Make an exact copy of all the entries, but do not reproduce the pictures.

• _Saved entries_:
= Beginning of Section =

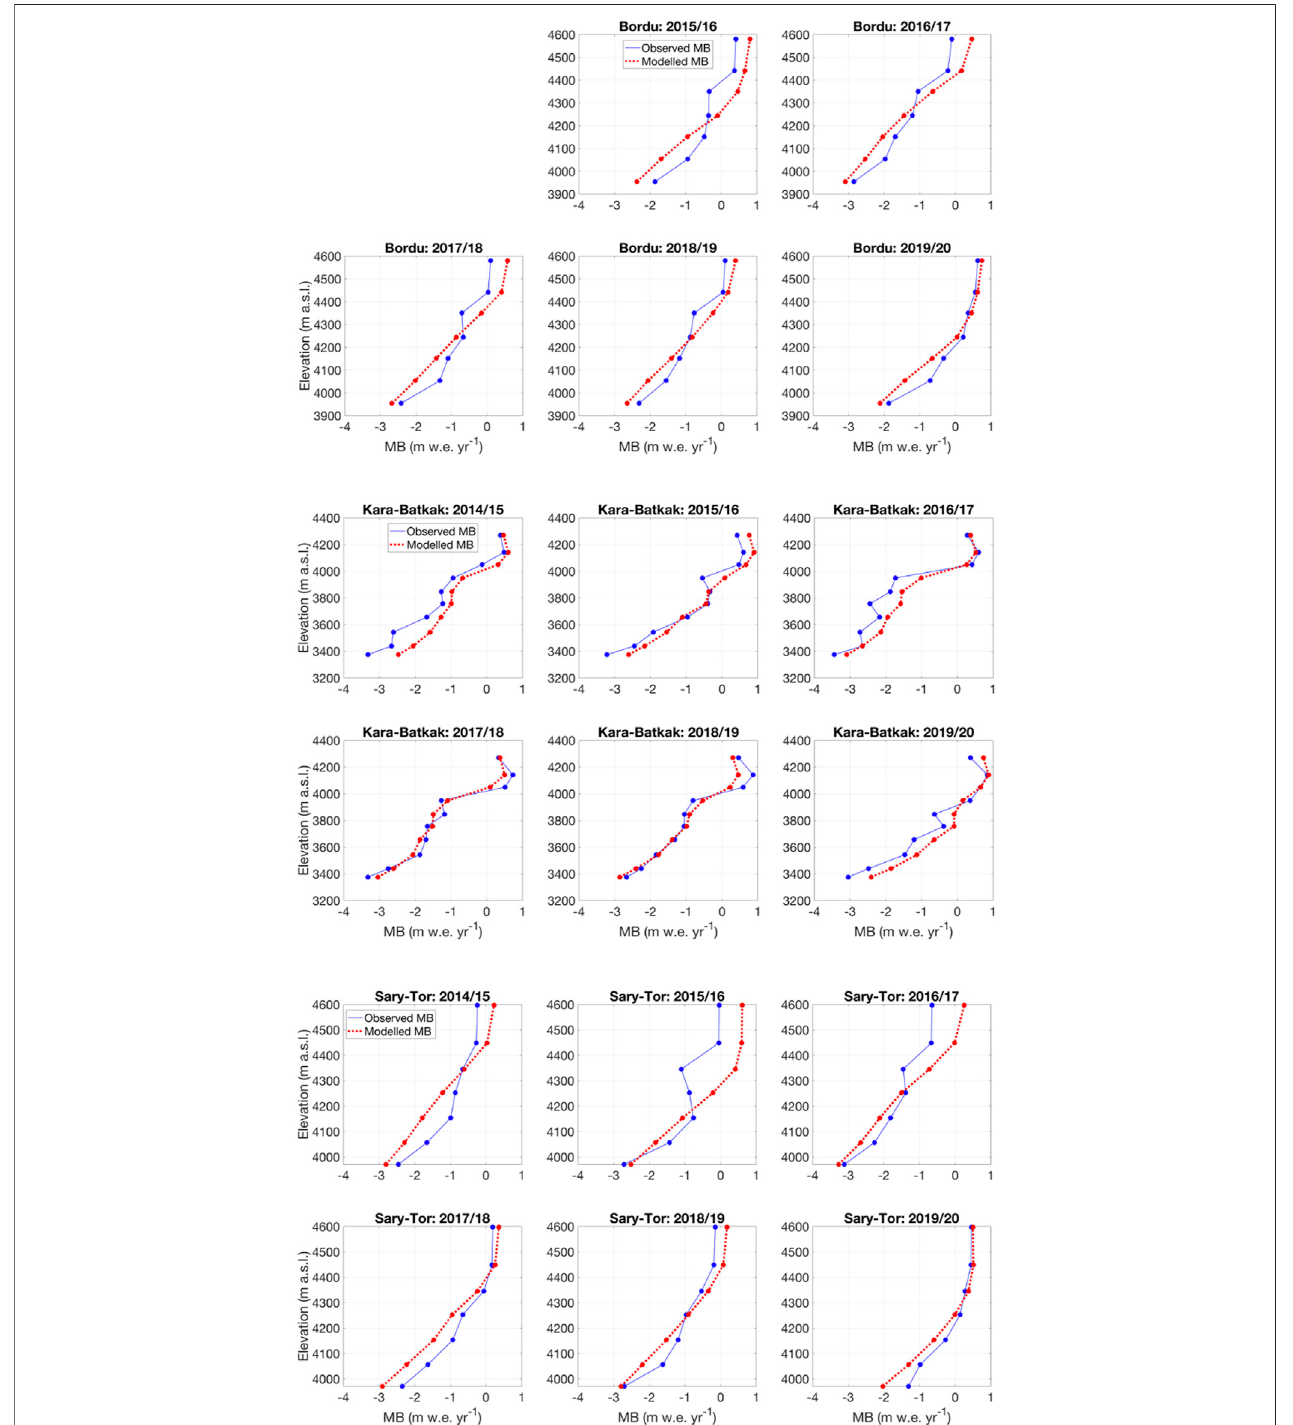
FIGURE 9 | Panels with modelled and observed mass balance (MB) in bands of 100 m with interpolations in-between for the three glaciers and for the balance years under consideration (values in m w.e. yr − 1 ).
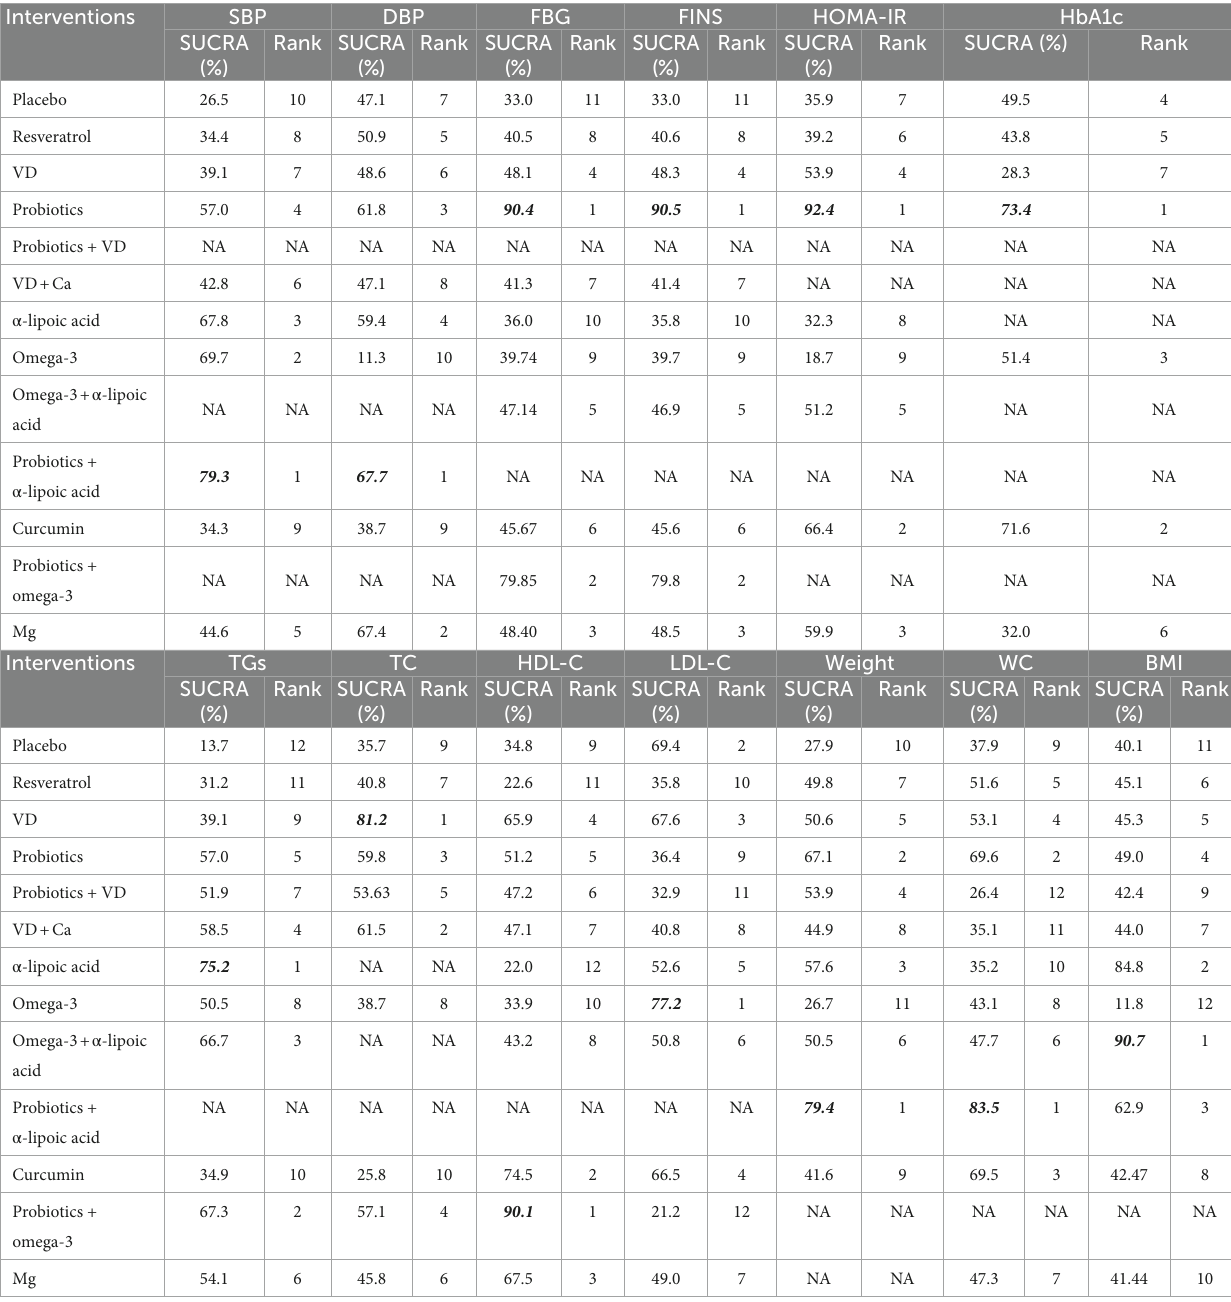
TABLE 2 Surface under the cumulative ranking curve and ranking probability of different nutrition supplements on each outcome. Interventions SBP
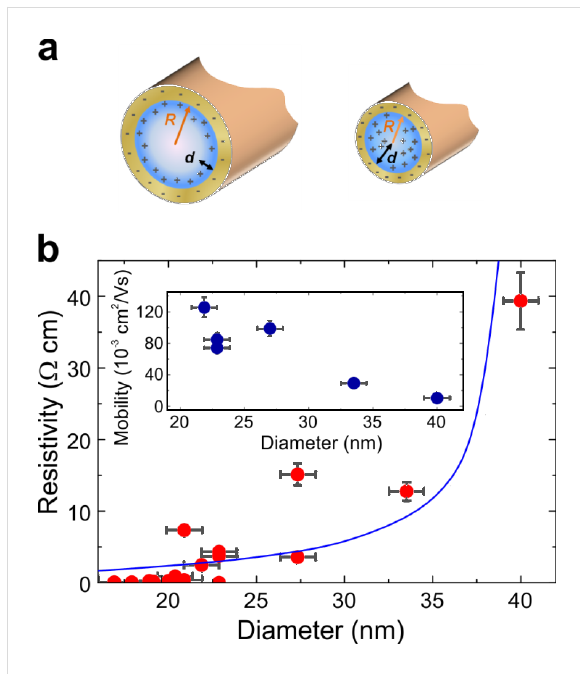
Figure 2: (a) Schematic diagram of the volume in which holes are pre- dominantly located for (left) a wire with a diameter above ≈ 20 nm and (right) for smaller diameters. The yellow region at the outside repre- sents the nanowire shell. Dark-blue area: region of free holes near to the core/shell interface. Light-coloured area: region devoid of free holes. Trapped electrons and free holes are schematically depicted by ( − ) and (+), respectively. (b) Comparison between theoretical model and experimental resistivity values for diameters larger than 22 nm. The model (blue line) follows qualitatively the observed experimental data. For smaller diameters a systematic deviation of the data is found indicating the limit of the validity of the model for these diameters. Inset: Calculated mobility values after Equation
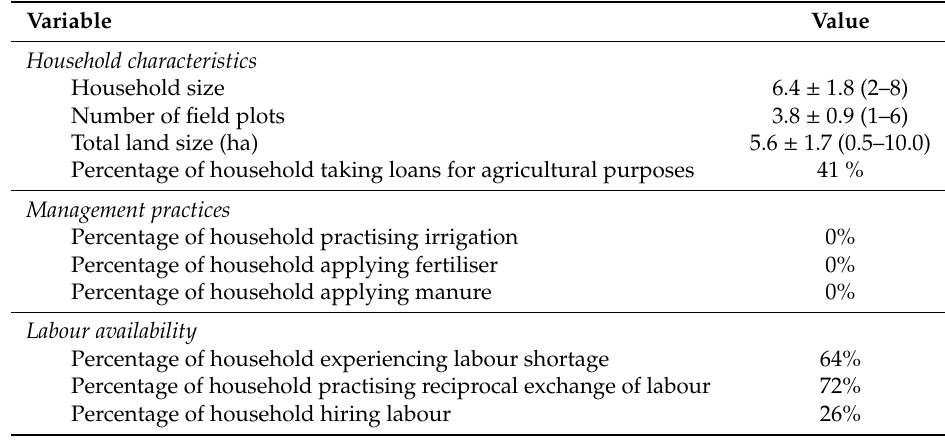
Table 2. Household characteristics, management practices and labour availability of the studied villages.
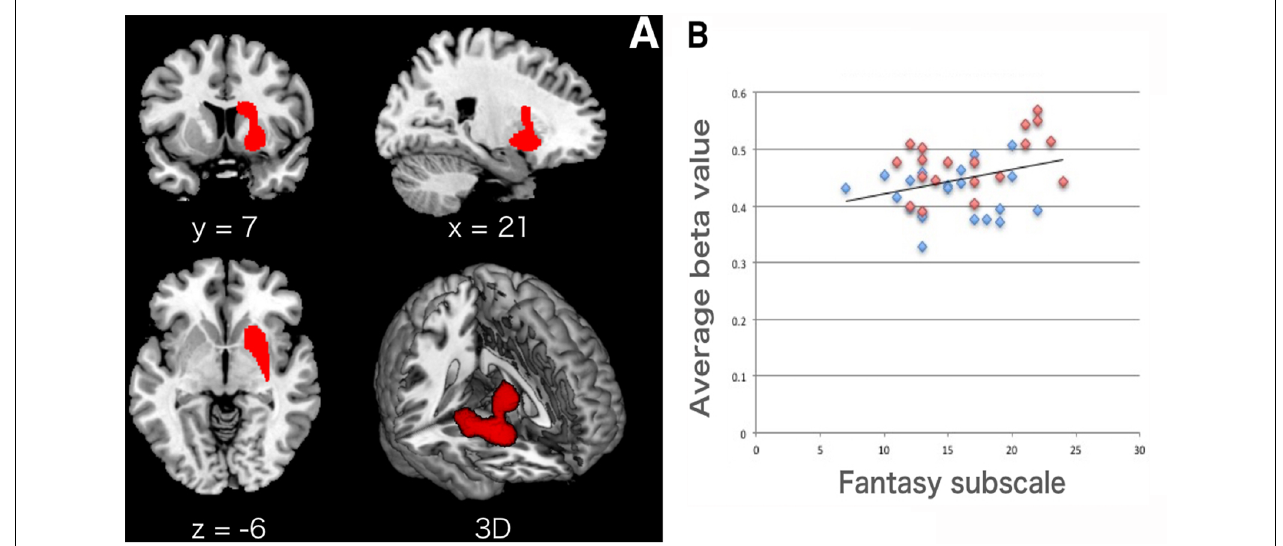
FIGURE 1 | (A) Lower gray matter volume (GMV) in the right striatum in Nurses. The location of a significant cluster in the right striatum (from the putamen to the caudate nucleus) is presented in the x, y, and z axes and in 3D. The statistical threshold for significant differences was set at false discovery rate (FDR) corrected p < 0.05 at the cluster level with uncorrected p < 0.005 at the voxel level. (B) Significant correlation between the Fantasy subscale score and the striatum. We found a significant correlation between the Fantasy subscale and the average beta value (GMV) within the significant striatum cluster [ R = 0.384 ( p = 0.046)]. The cluster average beta value was calculated using MarsBaR (http://marsbar.sourceforge.net). Blue dots, Nurses; red dots, Controls.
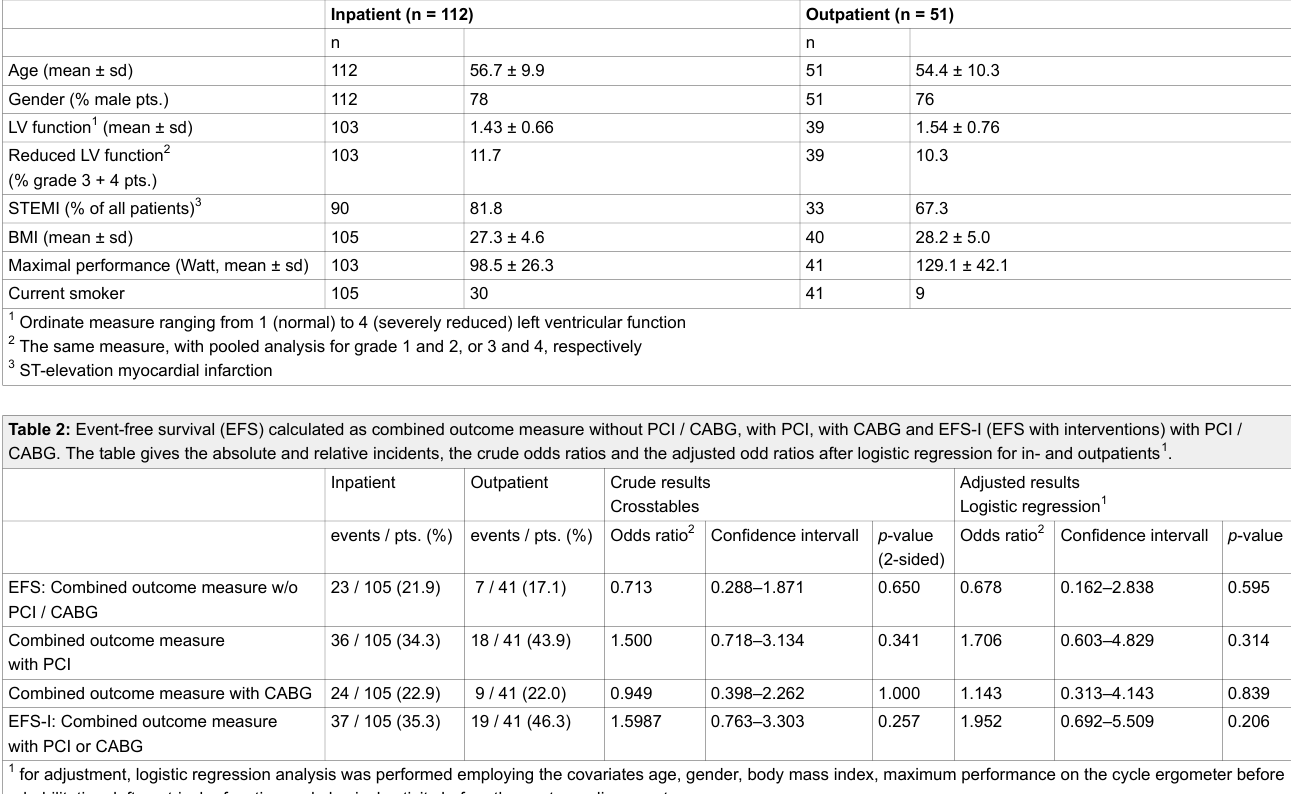
Table 1: Baseline characteristics of study sample (n = 163).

= End of Section =

• _Answer for the task_:
FIGURE 9 | Panels with modelled and observed mass balance (MB) in bands of 100 m with interpolations in-between for the three glaciers and for the balance years under consideration (values in m w.e. yr − 1 ).
TABLE 2 Surface under the cumulative ranking curve and ranking probability of different nutrition supplements on each outcome. Interventions SBP
Figure 2: (a) Schematic diagram of the volume in which holes are pre- dominantly located for (left) a wire with a diameter above ≈ 20 nm and (right) for smaller diameters. The yellow region at the outside repre- sents the nanowire shell. Dark-blue area: region of free holes near to the core/shell interface. Light-coloured area: region devoid of free holes. Trapped electrons and free holes are schematically depicted by ( − ) and (+), respectively. (b) Comparison between theoretical model and experimental resistivity values for diameters larger than 22 nm. The model (blue line) follows qualitatively the observed experimental data. For smaller diameters a systematic deviation of the data is found indicating the limit of the validity of the model for these diameters. Inset: Calculated mobility values after Equation
Table 2. Household characteristics, management practices and labour availability of the studied villages.
FIGURE 1 | (A) Lower gray matter volume (GMV) in the right striatum in Nurses. The location of a significant cluster in the right striatum (from the putamen to the caudate nucleus) is presented in the x, y, and z axes and in 3D. The statistical threshold for significant differences was set at false discovery rate (FDR) corrected p < 0.05 at the cluster level with uncorrected p < 0.005 at the voxel level. (B) Significant correlation between the Fantasy subscale score and the striatum. We found a significant correlation between the Fantasy subscale and the average beta value (GMV) within the significant striatum cluster [ R = 0.384 ( p = 0.046)]. The cluster average beta value was calculated using MarsBaR (http://marsbar.sourceforge.net). Blue dots, Nurses; red dots, Controls.
Table 1: Baseline characteristics of study sample (n = 163).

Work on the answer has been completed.